**Stated goal**
In the rows below, take the part that opens with the line containing "pose: elev=249.4 azim=49.4" and closes with the line containing "Dot at: (281, 327)", including both of those lines, and format it as a JSON list of strings with one string per line. Skip blank lines and leave the pictures out.

**Data for the task**
◇ ◇ ◇ ◇

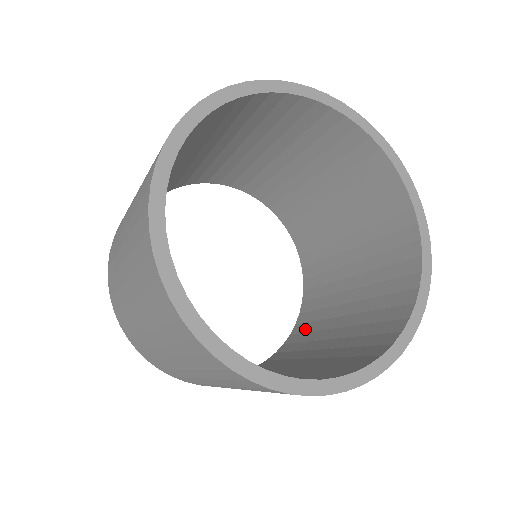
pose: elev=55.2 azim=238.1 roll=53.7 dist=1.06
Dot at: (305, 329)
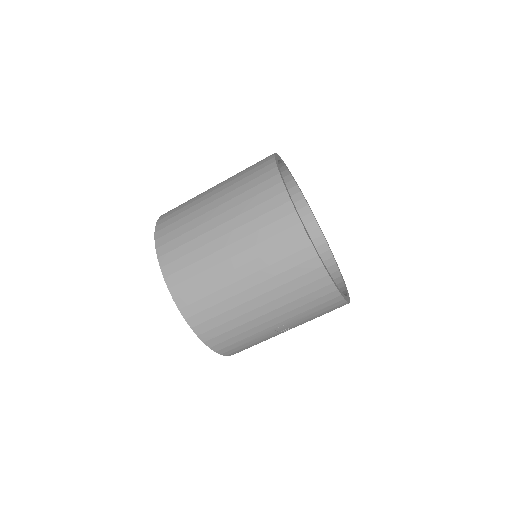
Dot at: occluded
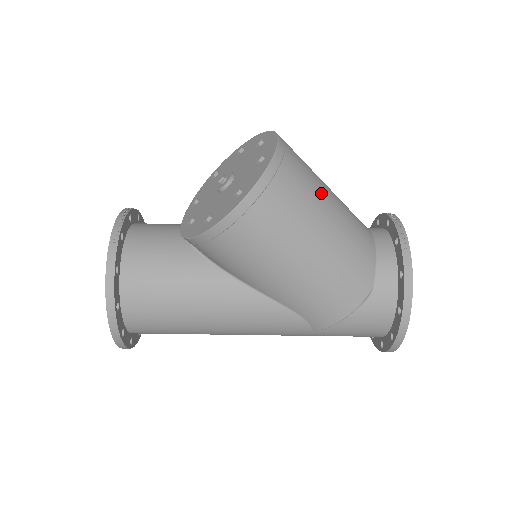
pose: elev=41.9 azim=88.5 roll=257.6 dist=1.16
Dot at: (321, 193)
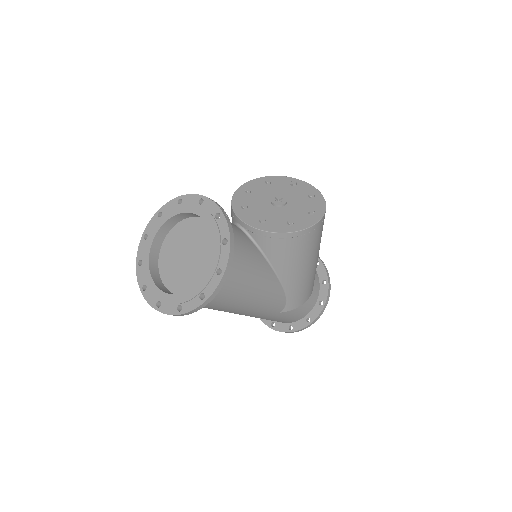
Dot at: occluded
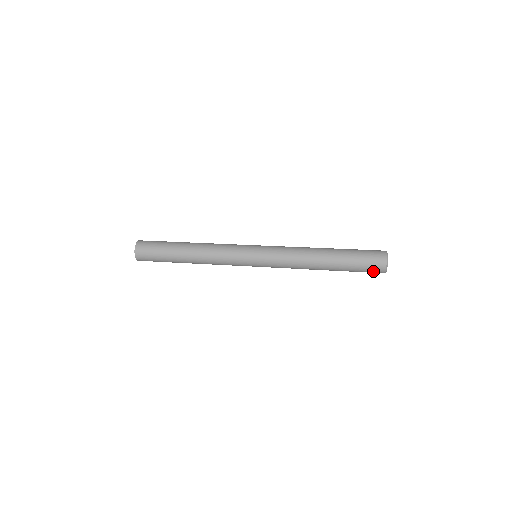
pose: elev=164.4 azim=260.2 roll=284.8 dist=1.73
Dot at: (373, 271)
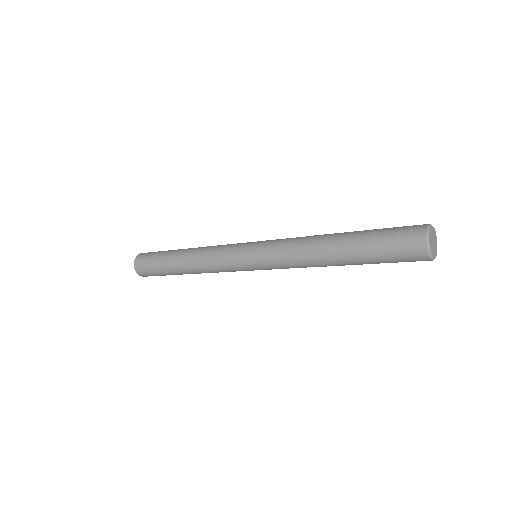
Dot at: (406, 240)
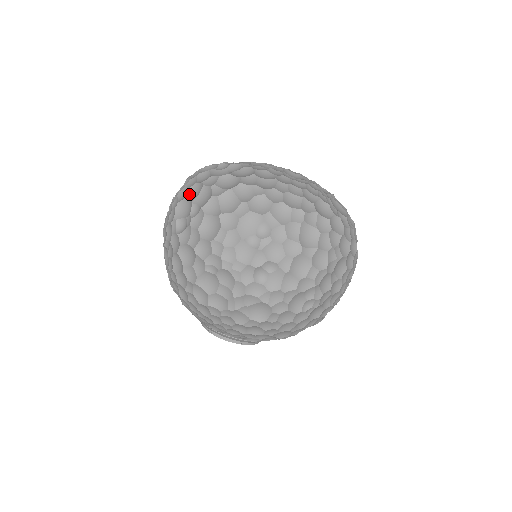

◇ ◇ ◇ ◇

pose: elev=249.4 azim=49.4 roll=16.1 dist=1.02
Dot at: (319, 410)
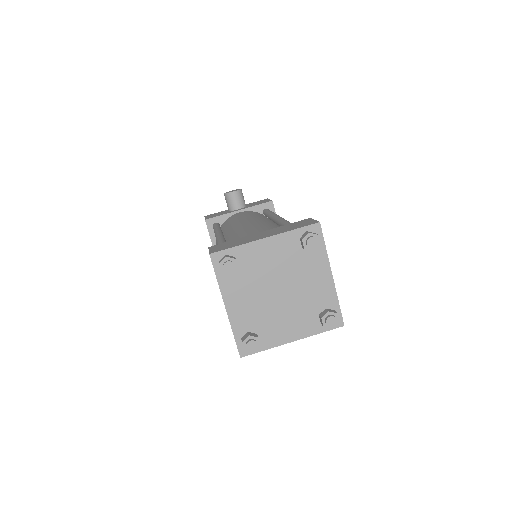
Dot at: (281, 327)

◇ ◇ ◇ ◇

**Solution**
[
  "pose: elev=249.4 azim=49.4 roll=16.1 dist=1.02",
  "Dot at: (319, 410)",
  "Dot at: (281, 327)"
]